## Description of the task
A word-for-word copy of the entries below is required.

== Material to process

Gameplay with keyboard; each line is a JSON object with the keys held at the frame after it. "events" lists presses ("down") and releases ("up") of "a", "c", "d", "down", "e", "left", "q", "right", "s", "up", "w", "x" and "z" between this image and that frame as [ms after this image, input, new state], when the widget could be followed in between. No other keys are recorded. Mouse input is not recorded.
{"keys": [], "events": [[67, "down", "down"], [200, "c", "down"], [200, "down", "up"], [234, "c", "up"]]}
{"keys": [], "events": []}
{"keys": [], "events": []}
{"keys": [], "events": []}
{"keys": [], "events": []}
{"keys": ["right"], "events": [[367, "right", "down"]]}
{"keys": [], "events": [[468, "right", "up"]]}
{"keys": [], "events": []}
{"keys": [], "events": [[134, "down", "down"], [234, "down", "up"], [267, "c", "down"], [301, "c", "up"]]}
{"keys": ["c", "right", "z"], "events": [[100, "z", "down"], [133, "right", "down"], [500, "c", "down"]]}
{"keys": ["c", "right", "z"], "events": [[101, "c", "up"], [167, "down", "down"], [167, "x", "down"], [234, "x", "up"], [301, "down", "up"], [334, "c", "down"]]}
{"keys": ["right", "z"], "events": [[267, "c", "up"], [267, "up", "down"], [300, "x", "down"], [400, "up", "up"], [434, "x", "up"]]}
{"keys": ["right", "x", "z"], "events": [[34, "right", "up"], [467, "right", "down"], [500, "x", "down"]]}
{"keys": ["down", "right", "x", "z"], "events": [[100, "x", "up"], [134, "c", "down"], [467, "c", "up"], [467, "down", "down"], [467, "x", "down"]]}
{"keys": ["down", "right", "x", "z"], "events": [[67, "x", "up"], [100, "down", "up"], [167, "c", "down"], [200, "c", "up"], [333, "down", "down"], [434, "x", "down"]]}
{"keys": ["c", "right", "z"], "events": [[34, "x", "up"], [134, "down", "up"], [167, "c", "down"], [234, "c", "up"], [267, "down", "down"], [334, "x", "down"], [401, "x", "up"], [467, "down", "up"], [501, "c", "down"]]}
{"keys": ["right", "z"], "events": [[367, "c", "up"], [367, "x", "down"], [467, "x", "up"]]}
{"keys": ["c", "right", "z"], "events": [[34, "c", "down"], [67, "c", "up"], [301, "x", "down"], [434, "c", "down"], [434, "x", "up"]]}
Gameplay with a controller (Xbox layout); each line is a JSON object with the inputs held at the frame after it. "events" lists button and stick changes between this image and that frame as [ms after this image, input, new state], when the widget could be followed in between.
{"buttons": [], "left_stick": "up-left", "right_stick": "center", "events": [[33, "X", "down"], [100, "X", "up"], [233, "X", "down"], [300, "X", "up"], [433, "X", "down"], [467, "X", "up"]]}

====

## The answer
Gameplay with keyboard; each line is a JSON object with the keys held at the frame after it. "events" lists presses ("down") and releases ("up") of "a", "c", "d", "down", "e", "left", "q", "right", "s", "up", "w", "x" and "z" between this image and that frame as [ms after this image, input, new state], when the widget could be followed in between. No other keys are recorded. Mouse input is not recorded.
{"keys": [], "events": [[67, "down", "down"], [200, "c", "down"], [200, "down", "up"], [234, "c", "up"]]}
{"keys": [], "events": []}
{"keys": [], "events": []}
{"keys": [], "events": []}
{"keys": [], "events": []}
{"keys": ["right"], "events": [[367, "right", "down"]]}
{"keys": [], "events": [[468, "right", "up"]]}
{"keys": [], "events": []}
{"keys": [], "events": [[134, "down", "down"], [234, "down", "up"], [267, "c", "down"], [301, "c", "up"]]}
{"keys": ["c", "right", "z"], "events": [[100, "z", "down"], [133, "right", "down"], [500, "c", "down"]]}
{"keys": ["c", "right", "z"], "events": [[101, "c", "up"], [167, "down", "down"], [167, "x", "down"], [234, "x", "up"], [301, "down", "up"], [334, "c", "down"]]}
{"keys": ["right", "z"], "events": [[267, "c", "up"], [267, "up", "down"], [300, "x", "down"], [400, "up", "up"], [434, "x", "up"]]}
{"keys": ["right", "x", "z"], "events": [[34, "right", "up"], [467, "right", "down"], [500, "x", "down"]]}
{"keys": ["down", "right", "x", "z"], "events": [[100, "x", "up"], [134, "c", "down"], [467, "c", "up"], [467, "down", "down"], [467, "x", "down"]]}
{"keys": ["down", "right", "x", "z"], "events": [[67, "x", "up"], [100, "down", "up"], [167, "c", "down"], [200, "c", "up"], [333, "down", "down"], [434, "x", "down"]]}
{"keys": ["c", "right", "z"], "events": [[34, "x", "up"], [134, "down", "up"], [167, "c", "down"], [234, "c", "up"], [267, "down", "down"], [334, "x", "down"], [401, "x", "up"], [467, "down", "up"], [501, "c", "down"]]}
{"keys": ["right", "z"], "events": [[367, "c", "up"], [367, "x", "down"], [467, "x", "up"]]}
{"keys": ["c", "right", "z"], "events": [[34, "c", "down"], [67, "c", "up"], [301, "x", "down"], [434, "c", "down"], [434, "x", "up"]]}
Gameplay with a controller (Xbox layout); each line is a JSON object with the inputs held at the frame after it. "events" lists button and stick changes between this image and that frame as [ms after this image, input, new state], when the widget could be followed in between.
{"buttons": [], "left_stick": "up-left", "right_stick": "center", "events": [[33, "X", "down"], [100, "X", "up"], [233, "X", "down"], [300, "X", "up"], [433, "X", "down"], [467, "X", "up"]]}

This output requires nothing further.